### TASK DETAILS
An exact copy of all the data, minus the images, is required.

### EXTRACTED INFORMATION
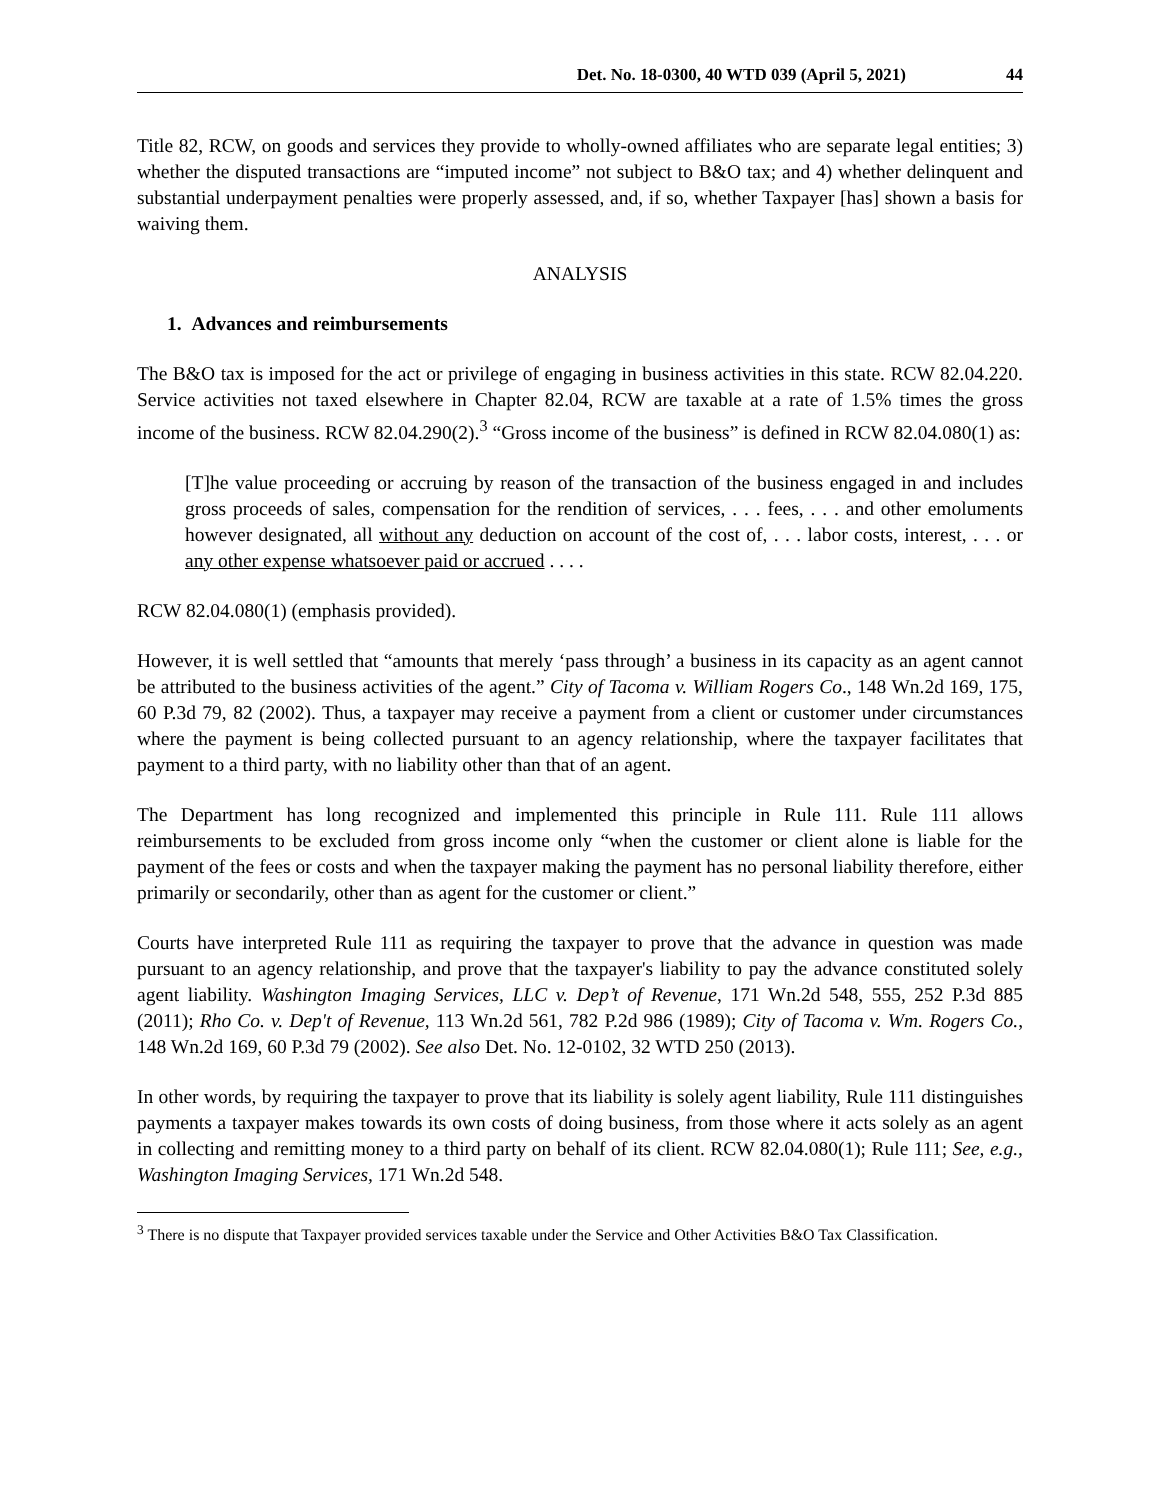Det. No. 18-0300, 40 WTD 039 (April 5, 2021) 44
Title 82, RCW, on goods and services they provide to wholly-owned affiliates who are separate legal entities; 3) whether the disputed transactions are “imputed income” not subject to B&O tax; and 4) whether delinquent and substantial underpayment penalties were properly assessed, and, if so, whether Taxpayer [has] shown a basis for waiving them.
ANALYSIS
1. Advances and reimbursements
The B&O tax is imposed for the act or privilege of engaging in business activities in this state. RCW 82.04.220. Service activities not taxed elsewhere in Chapter 82.04, RCW are taxable at a rate of 1.5% times the gross income of the business. RCW 82.04.290(2).<sup>3</sup> “Gross income of the business” is defined in RCW 82.04.080(1) as:
[T]he value proceeding or accruing by reason of the transaction of the business engaged in and includes gross proceeds of sales, compensation for the rendition of services, . . . fees, . . . and other emoluments however designated, all without any deduction on account of the cost of, . . . labor costs, interest, . . . or any other expense whatsoever paid or accrued . . . .
RCW 82.04.080(1) (emphasis provided).
However, it is well settled that “amounts that merely ‘pass through’ a business in its capacity as an agent cannot be attributed to the business activities of the agent.” City of Tacoma v. William Rogers Co., 148 Wn.2d 169, 175, 60 P.3d 79, 82 (2002). Thus, a taxpayer may receive a payment from a client or customer under circumstances where the payment is being collected pursuant to an agency relationship, where the taxpayer facilitates that payment to a third party, with no liability other than that of an agent.
The Department has long recognized and implemented this principle in Rule 111. Rule 111 allows reimbursements to be excluded from gross income only “when the customer or client alone is liable for the payment of the fees or costs and when the taxpayer making the payment has no personal liability therefore, either primarily or secondarily, other than as agent for the customer or client.”
Courts have interpreted Rule 111 as requiring the taxpayer to prove that the advance in question was made pursuant to an agency relationship, and prove that the taxpayer's liability to pay the advance constituted solely agent liability. Washington Imaging Services, LLC v. Dep’t of Revenue, 171 Wn.2d 548, 555, 252 P.3d 885 (2011); Rho Co. v. Dep't of Revenue, 113 Wn.2d 561, 782 P.2d 986 (1989); City of Tacoma v. Wm. Rogers Co., 148 Wn.2d 169, 60 P.3d 79 (2002). See also Det. No. 12-0102, 32 WTD 250 (2013).
In other words, by requiring the taxpayer to prove that its liability is solely agent liability, Rule 111 distinguishes payments a taxpayer makes towards its own costs of doing business, from those where it acts solely as an agent in collecting and remitting money to a third party on behalf of its client. RCW 82.04.080(1); Rule 111; See, e.g., Washington Imaging Services, 171 Wn.2d 548.
<sup>3</sup> There is no dispute that Taxpayer provided services taxable under the Service and Other Activities B&O Tax Classification.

### REPLY
Det. No. 18-0300, 40 WTD 039 (April 5, 2021) 44
Title 82, RCW, on goods and services they provide to wholly-owned affiliates who are separate legal entities; 3) whether the disputed transactions are “imputed income” not subject to B&O tax; and 4) whether delinquent and substantial underpayment penalties were properly assessed, and, if so, whether Taxpayer [has] shown a basis for waiving them.
ANALYSIS
1. Advances and reimbursements
The B&O tax is imposed for the act or privilege of engaging in business activities in this state. RCW 82.04.220. Service activities not taxed elsewhere in Chapter 82.04, RCW are taxable at a rate of 1.5% times the gross income of the business. RCW 82.04.290(2).<sup>3</sup> “Gross income of the business” is defined in RCW 82.04.080(1) as:
[T]he value proceeding or accruing by reason of the transaction of the business engaged in and includes gross proceeds of sales, compensation for the rendition of services, . . . fees, . . . and other emoluments however designated, all without any deduction on account of the cost of, . . . labor costs, interest, . . . or any other expense whatsoever paid or accrued . . . .
RCW 82.04.080(1) (emphasis provided).
However, it is well settled that “amounts that merely ‘pass through’ a business in its capacity as an agent cannot be attributed to the business activities of the agent.” City of Tacoma v. William Rogers Co., 148 Wn.2d 169, 175, 60 P.3d 79, 82 (2002). Thus, a taxpayer may receive a payment from a client or customer under circumstances where the payment is being collected pursuant to an agency relationship, where the taxpayer facilitates that payment to a third party, with no liability other than that of an agent.
The Department has long recognized and implemented this principle in Rule 111. Rule 111 allows reimbursements to be excluded from gross income only “when the customer or client alone is liable for the payment of the fees or costs and when the taxpayer making the payment has no personal liability therefore, either primarily or secondarily, other than as agent for the customer or client.”
Courts have interpreted Rule 111 as requiring the taxpayer to prove that the advance in question was made pursuant to an agency relationship, and prove that the taxpayer's liability to pay the advance constituted solely agent liability. Washington Imaging Services, LLC v. Dep’t of Revenue, 171 Wn.2d 548, 555, 252 P.3d 885 (2011); Rho Co. v. Dep't of Revenue, 113 Wn.2d 561, 782 P.2d 986 (1989); City of Tacoma v. Wm. Rogers Co., 148 Wn.2d 169, 60 P.3d 79 (2002). See also Det. No. 12-0102, 32 WTD 250 (2013).
In other words, by requiring the taxpayer to prove that its liability is solely agent liability, Rule 111 distinguishes payments a taxpayer makes towards its own costs of doing business, from those where it acts solely as an agent in collecting and remitting money to a third party on behalf of its client. RCW 82.04.080(1); Rule 111; See, e.g., Washington Imaging Services, 171 Wn.2d 548.
<sup>3</sup> There is no dispute that Taxpayer provided services taxable under the Service and Other Activities B&O Tax Classification.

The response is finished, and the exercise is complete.